Le projet minier Dominga a de nouveau déclenché des alarmes au Chili suite à la plainte déposée par Greenpeace pour des présumés délits de corruption et de divulgation d’informations confidentielles. L’organisation écologiste a accusé Andes Iron, l’entreprise en charge du projet, d’avoir effectué des paiements millionnaires à un cabinet dont les associés sont impliqués dans un scandale de corruption judiciaire sans précédent dans le pays.
Ce développement judiciaire a relancé le débat sur l’avenir de Dominga, un projet minier et portuaire qui menace l’habitat du manchot de Humboldt, une espèce vulnérable et symbole de la biodiversité chilienne. Selon Greenpeace, la confiance dans les institutions environnementales et judiciaires chiliennes est en jeu, surtout lorsque le gouvernement de José Antonio Kast promeut la réduction des réglementations pour favoriser les investissements stratégiques.
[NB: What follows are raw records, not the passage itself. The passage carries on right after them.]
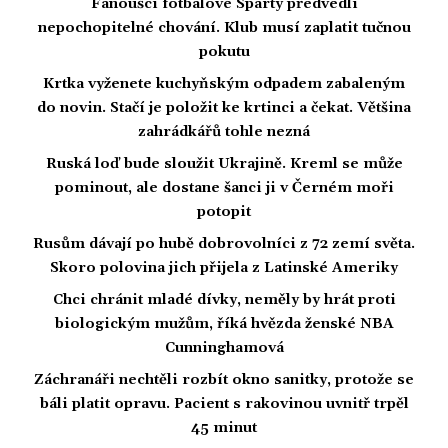
Fanoušci fotbalové Sparty předvedli
nepochopitelné chování. Klub musí zaplatit tučnou
pokutu
Krtka vyženete kuchyňským odpadem zabaleným
do novin. Stačí je položit ke krtinci a čekat. Většina
zahrádkářů tohle nezná
Ruská loď bude sloužit Ukrajině. Kreml se může
pominout, ale dostane šanci ji v Černém moři
potopit
Rusům dávají po hubě dobrovolníci z 72 zemí světa.
Skoro polovina jich přijela z Latinské Ameriky
Chci chránit mladé dívky, neměly by hrát proti
biologickým mužům, říká hvězda ženské NBA
Cunninghamová
Záchranáři nechtěli rozbít okno sanitky, protože se
báli platit opravu. Pacient s rakovinou uvnitř trpěl
45 minut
Le scandale dénommé « Muñeca Bielorrusa » a secoué le système judiciaire chilien en révélant de possibles irrégularités liées au projet Dominga. L’ex-magistrate Ángela Vivanco a été écartée de son poste pendant que son implication présumée dans des faveurs judiciaires et des paiements illégaux par des avocats influents est en cours d’investigation.
Greenpeace a déposé sa plainte pénale au Septième Tribunal de Garantie de Santiago, basée sur une enquête qui a découvert des paiements de plus de 255 millions de pesos au cabinet Lagos, Vargas & Silber, dont les associés sont en détention provisoire. L’organisation cherche à clarifier s’il y a eu des actes illicites pour favoriser la minière dans le système judiciaire.
Dominga menace de provoquer un impact irréversible sur l’écosystème marin chilien, notamment dans l’archipel de Humboldt, habitat d’espèces protégées. La possible affectation du manchot de Humboldt par l’augmentation du trafic maritime et les altérations de l’habitat sont quelques-unes des préoccupations les plus pressantes.
Risque pour le Manchot
Malgré les critiques, les défenseurs du projet soutiennent qu’il apportera des investissements significatifs et de l’emploi, stimulant l’économie dans des régions dépendantes de la minière. Avec l’arrivée de José Antonio Kast au pouvoir, les possibilités de réactiver le projet ont augmenté, car le président s’est exprimé en faveur de l’élimination des barrières réglementaires.
Le précédent gouvernement de Gabriel Boric avait bloqué le projet en raison de ses risques environnementaux. Cependant, le gouvernement actuel montre une position plus favorable à son développement. Kast a critiqué la « permissologie excessive » environnementale, indiquant qu’elle freine des investissements vitaux pour la croissance économique du Chili.
L’action judiciaire de Greenpeace cherche à rétablir la confiance dans les institutions chiliennes et à garantir un processus transparent concernant le projet Dominga. L’organisation insiste sur le fait que protéger l’archipel de Humboldt est crucial pour la conservation de la biodiversité du pays.
Le conflit autour de Dominga reflète la tension entre développement économique, protection environnementale et confiance institutionnelle que rencontrent de nombreuses nations. La controverse ne souligne pas seulement le choc entre intérêts économiques et conservation, mais met également à l’épreuve la crédibilité démocratique au Chili.